Physics-Informed AI for Stellar Parameter Prediction

A Research Knowledge Center for Spectroscopic Machine Learning
From 430+ experiments to reproducible papers on stellar surface gravity estimation

Figure: ViT achieves R²=0.70 on 1M spectra at SNR=5, approaching the Fisher/CRLB theoretical optimum (R²=0.87) and significantly outperforming LightGBM (R²=0.61) and template fitting (R²=0.40).

Figure: SpecViT architecture for 1D stellar spectra — (1) Input 4096-dim spectrum → (2) Noise injection → (3) Tokenization/Patch embedding → (4) Positional encoding + [CLS] → (5) Transformer Encoder ×6 → (6) Regression head → log(g)

Abstract

This repository is an experiment-driven knowledge center for physics-informed machine learning applied to stellar spectroscopy. We systematically predict stellar surface gravity ($\log g$) from 4096-dimensional synthetic BOSZ spectra, spanning linear baselines (Ridge, PCA) through gradient boosting (LightGBM) to deep architectures (CNN, Vision Transformer, Mixture of Experts).

> JOB ITEM
Resume the stellar surface gravity prediction write-up from the point where its abstract stops. The records can be left aside.

[Saved data entries]
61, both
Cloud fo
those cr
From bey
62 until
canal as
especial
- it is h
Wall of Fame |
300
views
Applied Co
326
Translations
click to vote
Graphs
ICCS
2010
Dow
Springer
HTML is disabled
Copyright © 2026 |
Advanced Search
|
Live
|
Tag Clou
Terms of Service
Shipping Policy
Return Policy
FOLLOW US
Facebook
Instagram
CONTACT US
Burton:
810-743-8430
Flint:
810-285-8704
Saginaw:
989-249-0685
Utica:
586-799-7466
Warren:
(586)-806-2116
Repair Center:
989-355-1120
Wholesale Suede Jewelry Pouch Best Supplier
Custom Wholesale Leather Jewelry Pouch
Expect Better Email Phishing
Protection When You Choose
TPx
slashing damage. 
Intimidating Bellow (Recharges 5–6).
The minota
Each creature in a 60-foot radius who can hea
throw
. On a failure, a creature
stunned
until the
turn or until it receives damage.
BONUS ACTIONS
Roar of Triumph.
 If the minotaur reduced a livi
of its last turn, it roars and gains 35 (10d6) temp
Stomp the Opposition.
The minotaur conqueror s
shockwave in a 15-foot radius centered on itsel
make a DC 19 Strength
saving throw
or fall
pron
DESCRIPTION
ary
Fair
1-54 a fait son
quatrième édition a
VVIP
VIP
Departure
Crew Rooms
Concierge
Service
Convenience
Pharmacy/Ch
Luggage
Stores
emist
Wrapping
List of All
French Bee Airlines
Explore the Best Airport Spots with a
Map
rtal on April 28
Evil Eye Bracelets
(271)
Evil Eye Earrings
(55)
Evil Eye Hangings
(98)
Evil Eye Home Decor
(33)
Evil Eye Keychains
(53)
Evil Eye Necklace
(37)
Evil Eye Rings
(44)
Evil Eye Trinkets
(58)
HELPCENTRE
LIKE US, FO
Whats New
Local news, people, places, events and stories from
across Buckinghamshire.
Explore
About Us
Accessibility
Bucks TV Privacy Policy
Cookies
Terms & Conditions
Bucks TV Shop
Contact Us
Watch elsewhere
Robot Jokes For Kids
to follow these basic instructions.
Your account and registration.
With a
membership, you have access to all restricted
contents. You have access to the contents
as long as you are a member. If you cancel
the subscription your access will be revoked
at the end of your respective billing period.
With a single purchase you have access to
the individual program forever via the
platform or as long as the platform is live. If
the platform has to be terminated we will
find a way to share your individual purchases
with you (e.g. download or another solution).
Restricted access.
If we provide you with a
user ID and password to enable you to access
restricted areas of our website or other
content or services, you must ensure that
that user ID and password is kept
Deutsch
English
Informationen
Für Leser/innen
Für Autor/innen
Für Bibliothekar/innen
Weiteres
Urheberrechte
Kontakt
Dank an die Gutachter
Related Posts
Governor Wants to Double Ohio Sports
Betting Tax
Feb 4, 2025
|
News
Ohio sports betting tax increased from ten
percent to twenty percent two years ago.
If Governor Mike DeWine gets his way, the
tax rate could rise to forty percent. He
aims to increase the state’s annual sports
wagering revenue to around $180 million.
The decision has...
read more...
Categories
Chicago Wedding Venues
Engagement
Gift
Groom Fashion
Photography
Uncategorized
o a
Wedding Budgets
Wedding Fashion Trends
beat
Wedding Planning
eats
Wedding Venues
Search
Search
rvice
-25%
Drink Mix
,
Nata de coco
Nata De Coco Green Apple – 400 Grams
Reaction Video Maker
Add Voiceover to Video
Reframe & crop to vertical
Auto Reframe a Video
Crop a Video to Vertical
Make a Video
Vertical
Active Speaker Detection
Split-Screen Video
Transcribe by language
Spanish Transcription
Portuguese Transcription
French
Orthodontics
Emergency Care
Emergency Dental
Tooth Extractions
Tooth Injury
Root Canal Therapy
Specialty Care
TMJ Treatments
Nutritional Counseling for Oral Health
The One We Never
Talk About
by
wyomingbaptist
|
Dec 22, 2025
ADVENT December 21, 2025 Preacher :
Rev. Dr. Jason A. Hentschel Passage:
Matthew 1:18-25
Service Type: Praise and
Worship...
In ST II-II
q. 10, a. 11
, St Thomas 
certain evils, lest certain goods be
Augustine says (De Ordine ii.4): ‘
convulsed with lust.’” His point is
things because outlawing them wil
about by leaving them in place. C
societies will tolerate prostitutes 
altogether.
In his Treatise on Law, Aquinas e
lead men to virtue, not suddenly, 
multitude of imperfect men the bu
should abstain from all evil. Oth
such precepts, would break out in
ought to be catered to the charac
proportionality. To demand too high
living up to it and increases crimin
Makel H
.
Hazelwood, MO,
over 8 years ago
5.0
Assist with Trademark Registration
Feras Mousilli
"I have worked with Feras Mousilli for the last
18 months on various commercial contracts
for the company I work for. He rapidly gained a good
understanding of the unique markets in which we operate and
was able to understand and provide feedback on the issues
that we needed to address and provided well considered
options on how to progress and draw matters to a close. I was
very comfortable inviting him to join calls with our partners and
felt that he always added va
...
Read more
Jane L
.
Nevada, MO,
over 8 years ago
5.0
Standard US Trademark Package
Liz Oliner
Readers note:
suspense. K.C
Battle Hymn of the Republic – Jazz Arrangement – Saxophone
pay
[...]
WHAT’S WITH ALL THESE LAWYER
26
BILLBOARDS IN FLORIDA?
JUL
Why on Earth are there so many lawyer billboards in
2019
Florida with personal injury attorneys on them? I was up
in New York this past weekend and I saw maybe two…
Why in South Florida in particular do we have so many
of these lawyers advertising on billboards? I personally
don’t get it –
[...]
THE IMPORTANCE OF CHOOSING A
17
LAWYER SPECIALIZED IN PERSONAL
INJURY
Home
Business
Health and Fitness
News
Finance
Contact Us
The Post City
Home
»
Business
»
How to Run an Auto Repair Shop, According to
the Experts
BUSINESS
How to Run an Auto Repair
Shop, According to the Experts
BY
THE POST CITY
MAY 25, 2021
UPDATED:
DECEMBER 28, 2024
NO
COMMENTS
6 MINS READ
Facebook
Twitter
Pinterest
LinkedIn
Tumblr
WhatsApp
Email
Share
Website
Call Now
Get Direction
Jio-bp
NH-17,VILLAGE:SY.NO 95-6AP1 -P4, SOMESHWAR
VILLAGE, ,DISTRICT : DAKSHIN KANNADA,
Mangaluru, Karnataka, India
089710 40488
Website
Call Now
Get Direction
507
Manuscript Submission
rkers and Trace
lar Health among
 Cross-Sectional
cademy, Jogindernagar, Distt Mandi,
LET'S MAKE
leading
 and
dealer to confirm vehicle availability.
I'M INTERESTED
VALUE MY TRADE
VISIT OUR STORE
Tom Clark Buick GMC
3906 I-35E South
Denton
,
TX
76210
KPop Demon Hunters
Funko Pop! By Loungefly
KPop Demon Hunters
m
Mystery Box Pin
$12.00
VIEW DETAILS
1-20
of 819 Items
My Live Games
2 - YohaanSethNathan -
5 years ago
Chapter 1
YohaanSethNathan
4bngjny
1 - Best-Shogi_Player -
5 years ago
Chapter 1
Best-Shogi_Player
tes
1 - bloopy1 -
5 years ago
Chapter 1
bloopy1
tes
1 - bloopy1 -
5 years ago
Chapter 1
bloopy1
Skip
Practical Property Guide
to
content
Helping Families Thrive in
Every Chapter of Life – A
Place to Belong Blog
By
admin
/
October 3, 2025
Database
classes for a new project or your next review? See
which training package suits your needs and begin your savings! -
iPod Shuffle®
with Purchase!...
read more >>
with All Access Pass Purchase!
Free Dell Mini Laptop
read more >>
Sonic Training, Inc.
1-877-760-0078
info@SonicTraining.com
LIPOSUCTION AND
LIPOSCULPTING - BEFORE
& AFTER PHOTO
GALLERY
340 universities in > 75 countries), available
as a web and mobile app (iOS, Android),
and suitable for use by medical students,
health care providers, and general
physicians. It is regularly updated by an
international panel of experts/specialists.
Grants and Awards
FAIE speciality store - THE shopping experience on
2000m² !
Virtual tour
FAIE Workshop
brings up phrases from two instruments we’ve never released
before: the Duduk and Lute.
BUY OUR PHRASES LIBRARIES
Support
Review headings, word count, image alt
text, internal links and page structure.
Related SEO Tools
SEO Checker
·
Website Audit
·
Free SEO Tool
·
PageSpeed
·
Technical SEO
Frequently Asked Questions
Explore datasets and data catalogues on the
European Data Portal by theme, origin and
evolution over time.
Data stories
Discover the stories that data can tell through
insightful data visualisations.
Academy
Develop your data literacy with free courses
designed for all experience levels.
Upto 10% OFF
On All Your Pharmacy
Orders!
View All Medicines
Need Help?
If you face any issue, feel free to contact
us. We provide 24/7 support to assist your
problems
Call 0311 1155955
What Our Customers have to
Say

> OUTPUT FOR THIS TASK
Our core contributions:

Fisher/CRLB ceiling analysis establishing theoretical upper bounds ($R^2_{\max}=0.87$ at SNR=7)
ViT scaling law demonstrating $R^2=0.71$ on 1M spectra at noise_level=1.0 — the current state-of-the-art
Physics-gated MoE achieving $\rho=1.00$ oracle gain retention with soft routing
Design principles distilled from 430+ experiments guiding architecture choices

What This Repository Is

This is a paper factory — an experiment log repository organized to produce publishable research. Each paper track has:

A clear thesis and contribution claims
Evidence trails with reproducible experiments
Figure plans with asset paths
Maturity status and open questions

Not a codebase: Training code lives in separate repos (~/VIT, ~/BlindSpotDenoiser, ~/SpecDiffusion). This repo consolidates findings, figures, and design principles.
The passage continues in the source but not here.